Most standard statistics software can transform raw scores into z-score which is saved as a new variable. By inspection of the newly created z-scores, if a score has a value of zero, it is equal to the variable’s group mean, if positive then it is above the mean, and if negative it is below the mean. If the z-score is +1, then it is 1 standard deviation above/below the mean, if +2, then 2 standard deviation above/below the mean, and if +3, then 3 standard deviation above/below the mean. In the assessment of univariate outliers we may choose to eliminate those cases with z-scores of +2 or beyond (which approximately only 5% should be outliers). Same applies when we detect bivariate or multivariate outliers and use the z-scores of the residuals
What else can we do with z-scores? We can convert them to a percentile rank.

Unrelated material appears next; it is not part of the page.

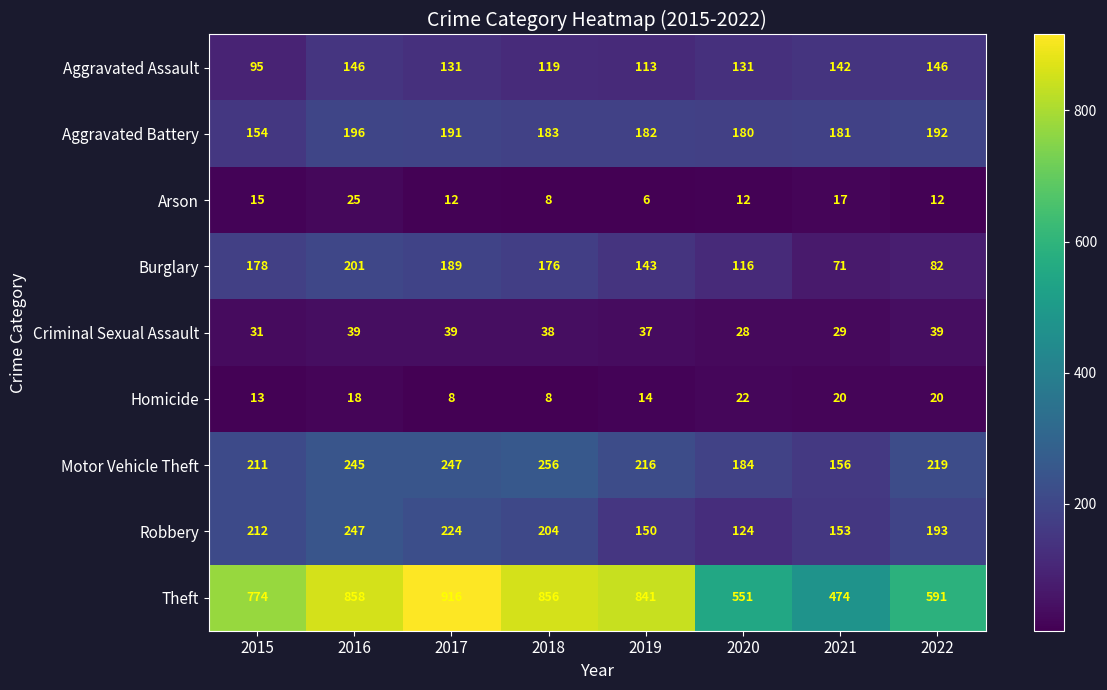

What is the difference between the Aggravated Assault values at 2018 and 2017?

12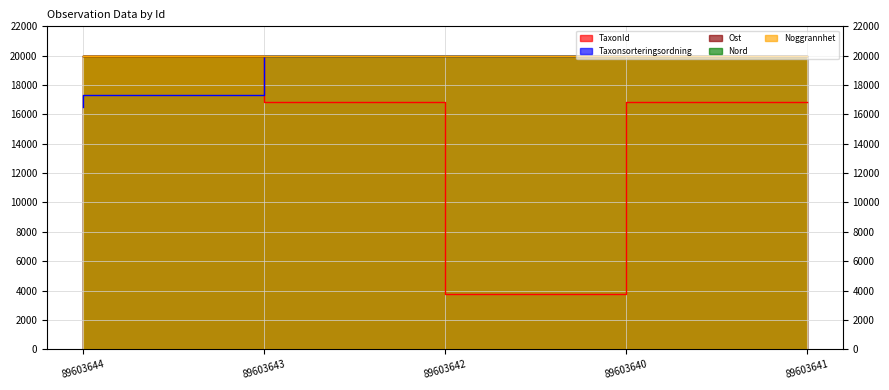

Where is the first local maximum for Taxonsorteringsordning?

89603642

By looking up the z-score in a z-score table (or an online calculator) we can find out what percent of the area in a normal distribution falls below the e.g. +1.5 z-score (1.5 standard deviations) which is 93.32%. Note that you should be confident that the shape of your distribution of interest is (or very close to) normally distributed!
Converting raw scores into z-scores won’t change its distribution.

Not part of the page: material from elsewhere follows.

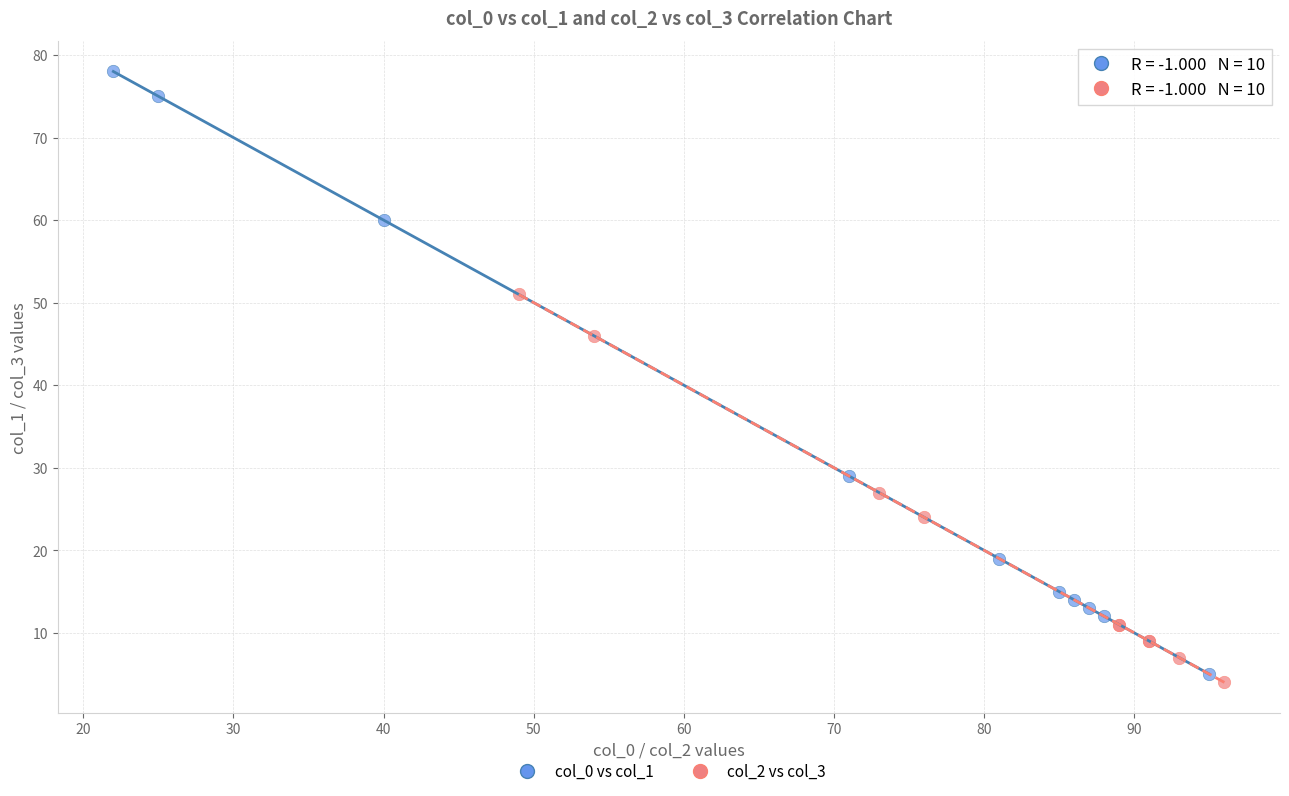

Which series has the widest spread of Y values?

col_0 vs col_1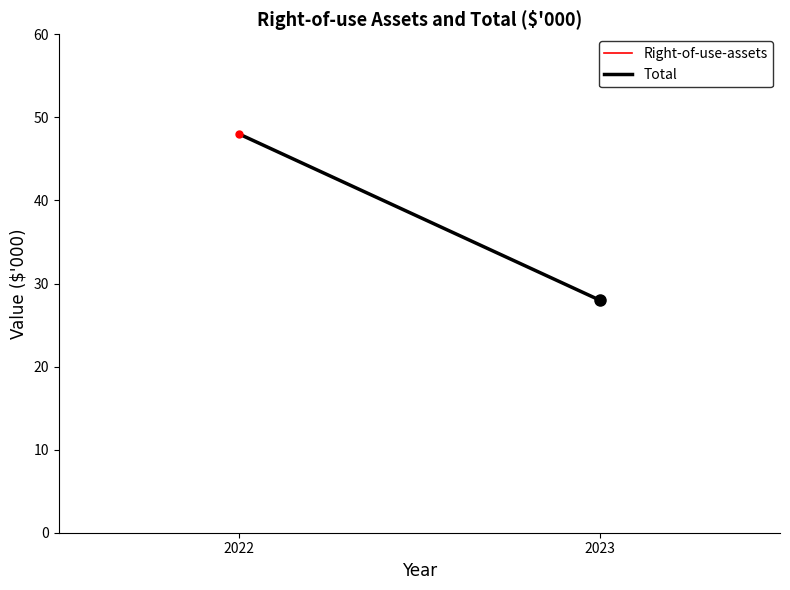

What is the difference between the Right-of-use-assets values at 2022 and 2023?

20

  • A z-score of +1.96 cuts off the top 2.5% of the distribution and a -1.96 cuts off the bottom 2.5% of the distribution. So together it cuts off 5%, so the remaining 95% of z-scores lie between -1.96 and +1.96.
  • A z-score of +2.58 cut off 1% of scores (99% of z-scores lie between -2.58 and +2.58)
  • A z-score of +3.29 cut off 0.1% of scores  (99.9% of z-scores lie between -3.29 and +3.29)
However, standard deviations remain a thorn in a side of some people as it is not that easy to interpret. To make it easier, we can calculate the coefficient of variation (CV) which is a normalized measure of dispersion within a probability distribution. It is calculated as the standard deviation divided by the mean. Higher values mean higher variability (dispersion / variation) which indicates a higher level of inconsistencies in the attitudes of respondents. While it is fine to report top 2-box, mean scores, standard deviations, and z-scores, the coefficient of variation is the only one that indicates variability (a relative measure) rather than just dispersion (an absolute measure).

Reporting z-scores the APA-way:
Example: “Standardised z-scores were computed for the raw customer satisfaction scores. For the raw score 9.2,  z = 2.05. This z-score tells us that the specific score was well above the average customer satisfaction scores.”